For the average viewer, seeing is believing regardless of whether the following is legitimate or not. A sub-par artist that has a following in the millions vs. someone with modest numbers but incredibly technical and meaningful work is perceived as "more important". Whatever the popular artist produces will be of more value, regardless of whether it is good art or not. More so, nobody considers how many of the followers are actually real, were bought, or legitimately earned based on the intrinsic value of the content. If the readership is huge, the content must be important.

A social media "click farm" generating fake follows, likes and shares. Commodities of the social media world in counterfeit form.

A social media "click farm" generating fake follows, likes and shares. Commodities of the social media world in counterfeit form.

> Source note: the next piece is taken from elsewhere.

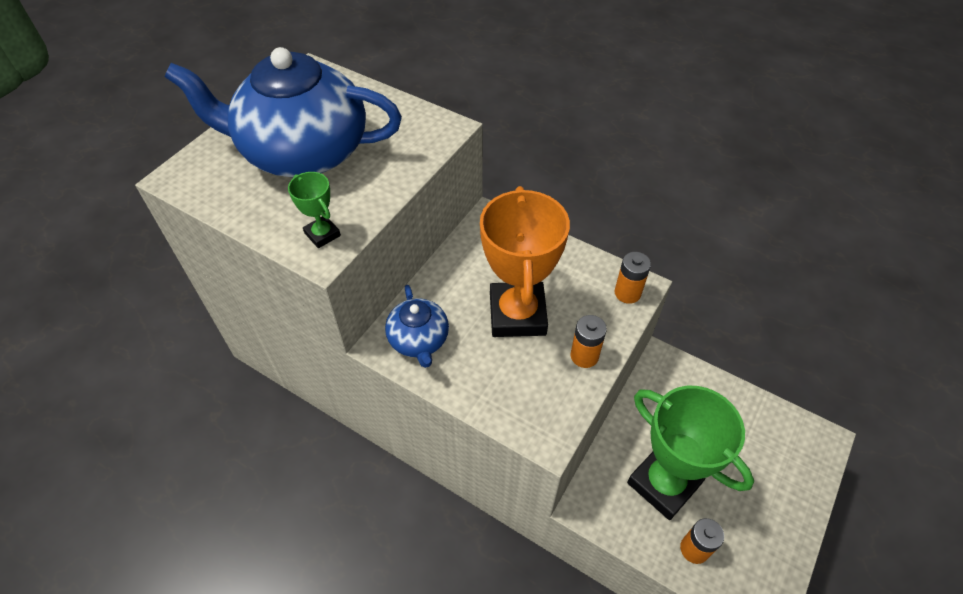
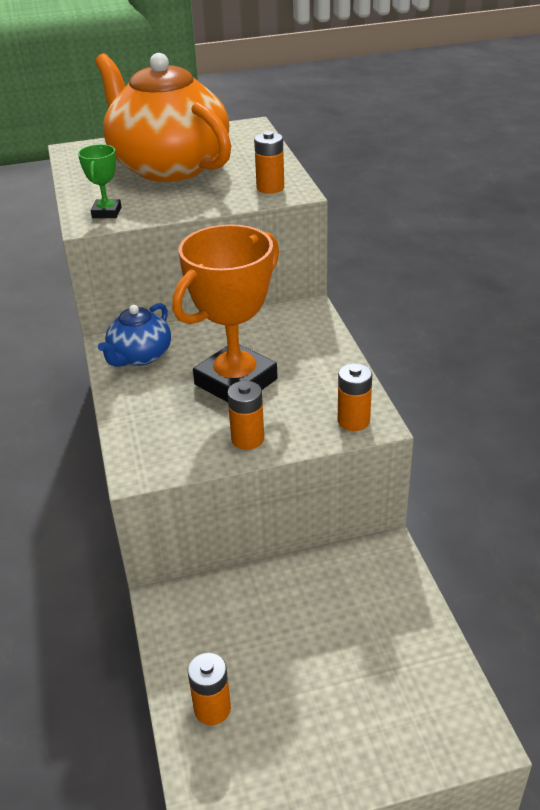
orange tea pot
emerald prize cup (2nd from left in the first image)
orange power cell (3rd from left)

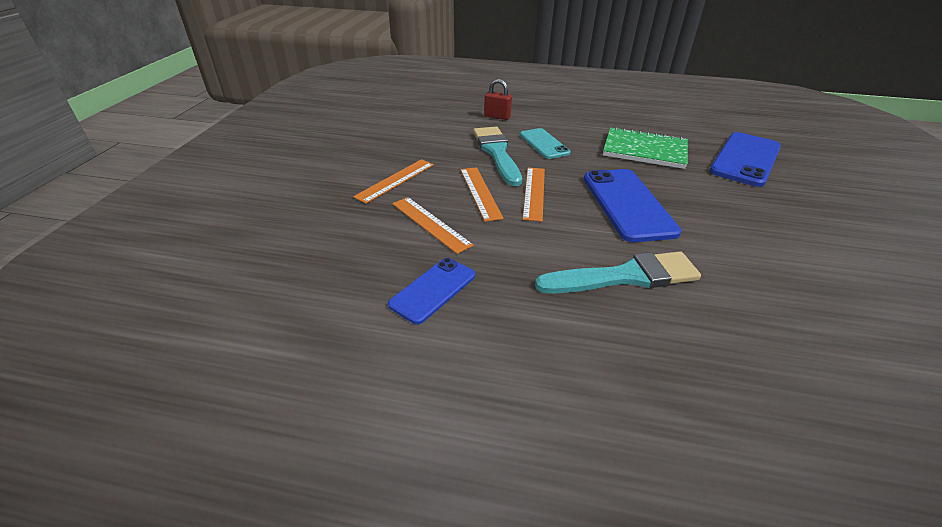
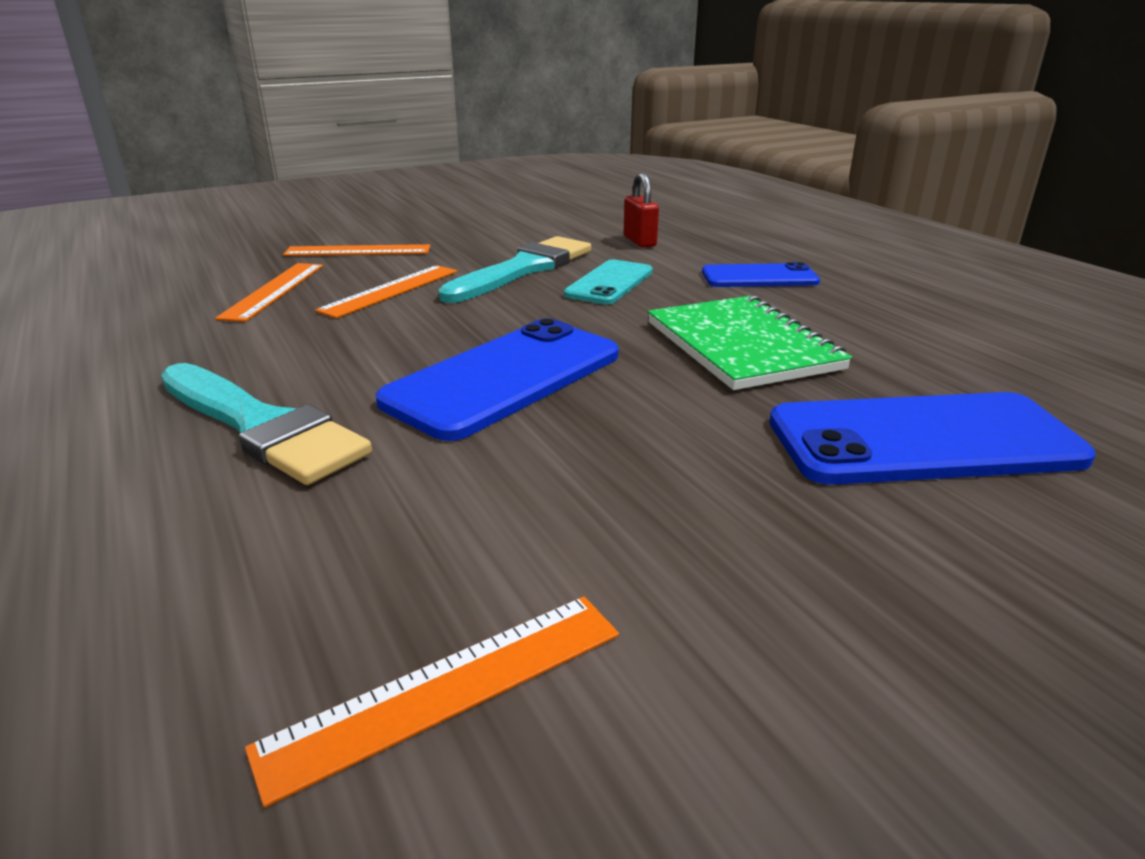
orange straightedge (4th from left)
cobalt smartphone (2nd from left)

Within the modern and especially postmodern visual art institution, this level of self-serving corruption is in full effect in the upper echelons. Art critics are paid off to write favorable reviews, galleries have a vested interest in particular artists, promoters sensationalize lackluster work and convince the masses that it is important. The prima donna social elite are convinced by the institution that there is an upper crust social status embodied within an artwork, it is placed on the auction block and massive bidding wars ensue. Subsequently, the artwork is further inflated to unimaginably iconic levels as the social elite battle for pretentious supremacy. In some cases, critics and galleries are owned by top artists who obviously have their fingers in the pie. 

By and large though, our perception of what is important in pop-culture is a mediated by powers with vested interests. Controversy is sensationalized because it out-sells professionalism. It is what pop-culture is entirely about. While celebrity status maintains the artist's place in the hierarchy of institutional importance, the sensational controversy keeps them relevant. When critically looking at art, it is crucially important to consider this. If you feel like you are being duped, you probably are.

Bill McConkey,  80s Last Supper  (undated)

Bill McConkey, 80s Last Supper (undated)

Nonetheless, much of the institution does function with moral and ethical compasses turned on. It has to function within a demographic of buyers, viewers, students, and artists that are not seeking admission to an esoteric group of social elites. Being associated with the upper tiers of the contemporary and especially post-modern institution is for a demographic that are by and large looking for status. The rich and super-powerful invest in this sector to participate in controversy, buy importance, and make a deliberate or pretentious display of their abilities or accomplishments. Whether the artwork is good or bad becomes irrelevant; it is all about the level of importance that it represents, and even more so about how many other social elites are watching as the conspicuous consumption takes place. It’s so far out of reach that it is no longer real.

Realistically, many galleries are small, family run businesses that rely on art sales to pay bills, mortgages and put food on the table. They must display artworks that demonstrate a level of excellence if they intend to keep the doors open. Public galleries, especially within the non-profit sector, need to exhibit inherently valuable work to keep viewers engaged to acquire funding to stay open. Art that references history, politics and other social movements are found within this space. Most artists are trying to connect with their audiences in a meaningful and engaging way, and don't just try to dazzle their following with sensational drivel; their livelihood and relevance depend on it. Within this sector, the importance of an artwork isn’t entirely determined by the popularity of the artist, but by its intrinsic and innovative qualities as well. There is an effective system of checks and balances in place that keep this sector of the institution transparent and honest.